Let's start with the little things - you allocate memory for lines twice:

 for (int i=0; i<r; i++) { m[i] = new int[c]; }

and then, right away -

 for (i=0; i<r; i++) { m[i] = new int[c];

Then here

  i1 = i; j2 = j;

obviously i2 = i;

And I also highly recommend getting rid of goto - for example, like this:

 for (i=0; i<r; i++) { for (j=0; j<c; j++) { if (m[i][j]==0) { if (i1 == -1 && j1 == -1) { i1 = i; j1 = j; } else { i2 = i; j2 = j; foundTwoZeros = true; break; //##### } } } if (foundTwoZeros) break; //##### }
  • No need to leave the loop. By the condition of the problem a person needs the last zero. - Zealint
  • @Zealint Look at his cycle - he has a way out of the cycle. My code is equivalent to the author's code, just without goto. Is this right - this is the second question :) - Harry
  • @Harry Thanks, here "i1 = i; j2 = j;" there was an error, but a problem arises, if there are three zeros, the code will only determine the number of elements between the first and second zero elements. - Neon
  • @ Nas_04 And @Zeliant answered you this - do not leave the cycle prematurely, as soon as you find two zeros. Search to the end. In the code I proposed in the response, remove the lines marked //##### - Harry

Of course, no one will write the program for you. I can only point out a number of obvious errors, I think by correcting them, get a working code.

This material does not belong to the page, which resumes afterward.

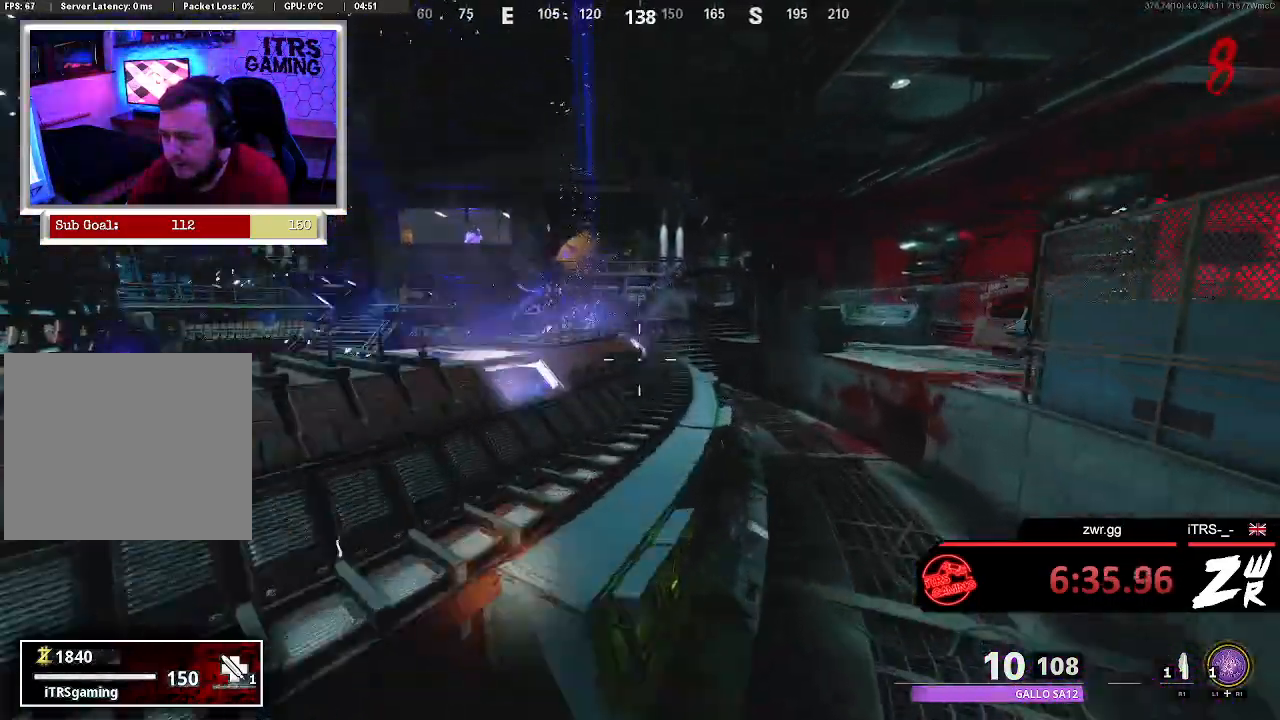
{"buttons": [], "left_stick": "up", "right_stick": "up-left", "events": [[100, "CROSS", "up"], [200, "right_stick", "center"], [267, "right_stick", "up-left"], [300, "CROSS", "down"], [500, "CROSS", "up"]]}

  1. For some reason, your memory is allocated twice, be careful.
  2. You made a mistake in the else block inside a double loop. First, there you need to assign i2, not i1. Secondly, it is impossible to leave the block, because you are only looking for the second zero, and by condition you need to look for the last (there may be 3 or more).

General recommendations, if only learn to program - never copy the code. However, even experienced programmers are mistaken in trying to save these 5 seconds of time.